Strayhorn's incidental music for Don Perlimplín is called "Sprite music." The sprites in Lorca's play are called "duendes" in the original play. But they bear no relation to Lorca's "theory of the duende." They are just "sprites" here. Magical little creatures. Strayhorn's music here is not jazz. It is more like Debussy than anything else.
The sets for this production were done by Alfred Leslie, a 2nd generation New York School painter.
There are multiple cultural worlds colliding in this production of Lorca's play. Strayhorn's two biographers call the play "surrealist" (not really). It is set in the 18th century; it is a farce, but with delicate poetry. It draws on the theme of cuckolded husband, traditional in Golden Age drama. (Think Cervantes's "El viejo celoso.")

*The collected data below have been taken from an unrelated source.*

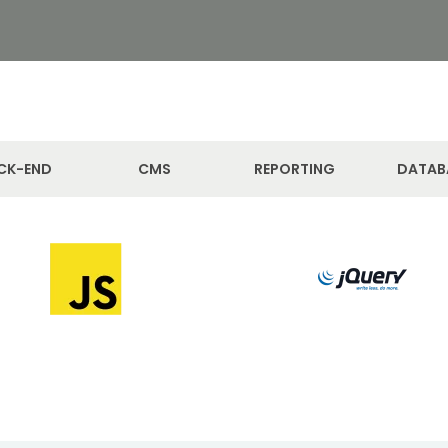
CK-END
CMS
REPORTING
DATAB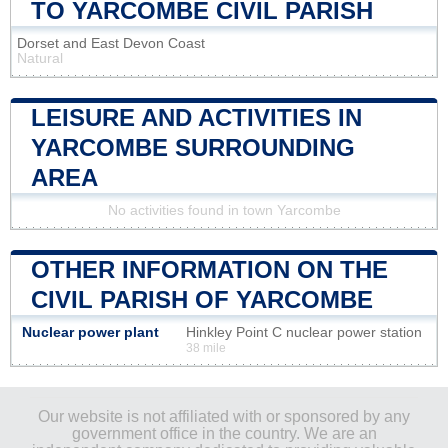
TO YARCOMBE CIVIL PARISH
Dorset and East Devon Coast
Natural
LEISURE AND ACTIVITIES IN
YARCOMBE SURROUNDING
AREA
No activities found in town Yarcombe
OTHER INFORMATION ON THE
CIVIL PARISH OF YARCOMBE
Nuclear power plant
Hinkley Point C nuclear power station
38 mile
Our website is not affiliated with or sponsored by any
government office in the country. We are an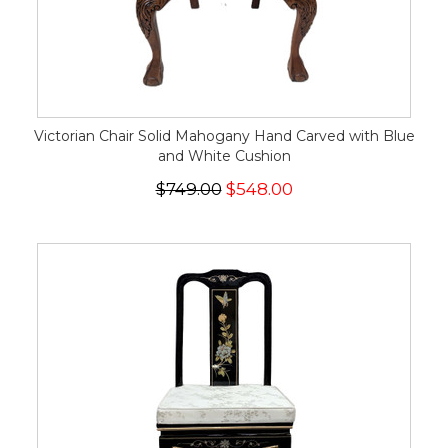
Victorian Chair Solid Mahogany Hand Carved with Blue
and White Cushion
$749.00
$548.00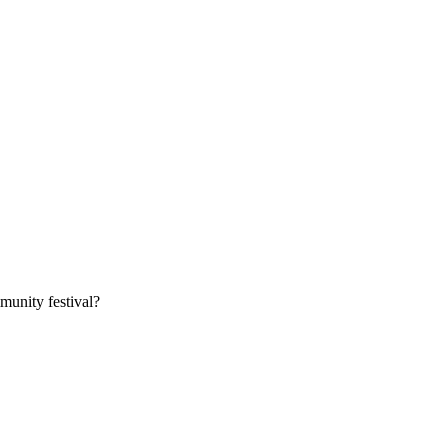
munity festival?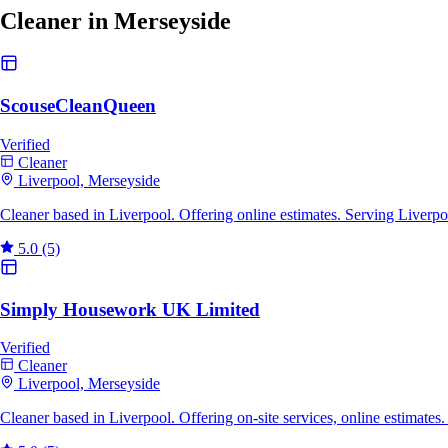
Cleaner in Merseyside
ScouseCleanQueen
Verified
Cleaner
Liverpool, Merseyside
Cleaner based in Liverpool. Offering online estimates. Serving Liverp
5.0
(5)
Simply Housework UK Limited
Verified
Cleaner
Liverpool, Merseyside
Cleaner based in Liverpool. Offering on-site services, online estimate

The actors performing the play were black vaudevillians. I don't know that White Vaudeville performers would have done it better.
John Bernard Myers, the art dealer and companion of the director Herbert Machiz, calls them "beautiful blackamoors."
A translation of the play came out a few years later, in a book edited by Eric Bentley.
The critics did not appreciate the play.
The whole anecdote has a "surreal" quality to it. If you invented such a thing for a novel nobody would find it believable. It is marvelous but a dead end. It is tailor-made for Mayhew, though he missed it the first time around.